YPG fighters seize border post in battle for Syrian town
Kurdish forces on Monday seized a post on Syria's border with Turkey, a vital supply line to the Islamic State group, as they battle for the IS-held town of Tal Abyad.
The Kurdish People's Protection Units (YPG) took up positions on the Syrian side of the border post, an AFP photographer said, after they advanced on Tal Abyad from east and west and cut the road south to Raqqa, the IS de facto capital.
"Tal Abyad is completely surrounded," Khojer told AFP, speaking by phone from near the town.
"There is nowhere Daesh can escape to," he said, using the Arabic acronym for IS.
Khojer said Kurdish fighters, backed by Syrian rebel groups, had advanced on the strategic town in a two-front offensive from east and west.
"The YPG units from Kobane (in the west) and Jazira (in the east) met up south of Tal Abyad," Khojer added.
Sherfan Darwish, a spokesman for the Burkan al-Furat rebel group fighting alongside the YPG, said the anti-IS alliance had advanced to the "outer neighbourhoods" of the town's east and south.
"There are intense clashes there with Daesh," Darwish told AFP, saying at least 19 IS militants were killed Monday.
He confirmed that Kurdish forces and their rebel allies had cut the road south of Tal Abyad, adding that most of the border town's civilian residents had already fled the intensifying violence.
Khojer said Kurdish forces were being backed by US-led coalition air raids.
Over the weekend, fighting around Tal Abyad sparked an exodus of fearful civilians from surrounding villages.
Late Saturday, the YPG advanced to within five km of Tal Abyad, the Syrian Observatory for Human Rights said.
The city lies some 85 kilometres (50 miles) north of Raqqa, and analysts say it serves as a primary conduit for incoming weapons and fighters, as well as for outgoing black market oil.
"It has been an IS stronghold for a while now, and it has been described as the gateway to Raqqa," said Charlie Winter, a researcher on extremism at the London-based Quilliam Foundation.
"Certainly, it's of strategic importance because it's a border town through which equipment, recruits, etc can pass."
Tal Abyad also sits just 70 kilometres (40 miles) east of the Kurdish-majority town of Kobane, where Kurdish forces battled for months before expelling invading IS forces in January.
Tal Abyad serves as the "main lifeblood channel for IS," connecting Raqqa to the outside world, said Mutlu Civiroglu, a Kurdish affairs analyst.
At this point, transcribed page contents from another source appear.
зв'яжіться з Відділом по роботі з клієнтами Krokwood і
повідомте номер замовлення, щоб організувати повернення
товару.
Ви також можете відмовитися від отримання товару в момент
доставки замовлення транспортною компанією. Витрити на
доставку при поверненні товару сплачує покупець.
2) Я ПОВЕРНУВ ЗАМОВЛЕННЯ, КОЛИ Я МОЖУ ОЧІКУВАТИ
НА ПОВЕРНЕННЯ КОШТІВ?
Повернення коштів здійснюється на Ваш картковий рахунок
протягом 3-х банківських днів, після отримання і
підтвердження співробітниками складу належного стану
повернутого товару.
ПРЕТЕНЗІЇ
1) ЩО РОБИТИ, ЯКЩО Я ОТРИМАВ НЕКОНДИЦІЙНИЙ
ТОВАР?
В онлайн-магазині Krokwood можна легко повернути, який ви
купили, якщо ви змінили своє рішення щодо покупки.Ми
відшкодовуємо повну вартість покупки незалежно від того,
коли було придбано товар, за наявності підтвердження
"Tal Abyad is a financial and logistical hub for IS. Once you cut this hub it is going to be very hard for IS to smuggle in fighters, to sell oil and deal in the other goods they deal in."
Kurdish forces have been chipping away at IS territory in the Raqqa province - once completely under IS's control - for around three months.
According to the Syrian Observatory for Human Rights monitoring group, they have seized some 50 towns and villages in the province.
Winter said he expected IS to fight hard to keep the strategic town and to mine it heavily.
"I don't think they'll give up without a fight."
Middle East Eye captured chaotic scenes at the Turkish border on Monday, as police and army personnel attempted to prevent thousands of Syrian refugees streaming through a hole in the barbed-wire fence into Turkish territory.
Armoured vehicles and police cars were deployed before large numbers of Syrians were eventually allowed to cross into Turkey.
In the last week, approximately 16,000 people have fled into Turkey to escape the fighting but Ankara originally said it would only allow refugees in the event of a humanitarian tragedy.
Turkish authorities closed the border on Sunday after allowing in at least 3,000 people, leaving thousands of people stranded.
"If Turkey accepts a new wave of refugees from Tal Abyad, it means that Turkey should be prepared for an influx of at least 100,000 refugees," Deputy Prime Minister Numan Kurtulmus said on Monday.
"We are of the opinion that there isn't a humanitarian crisis in Tal Abyad, similar to Kobane or other regions in Syria," he told private CNN-Turk television.
However, the authorities have since opened the border and allowed people to stream in. There have been no reports of border restrictions since.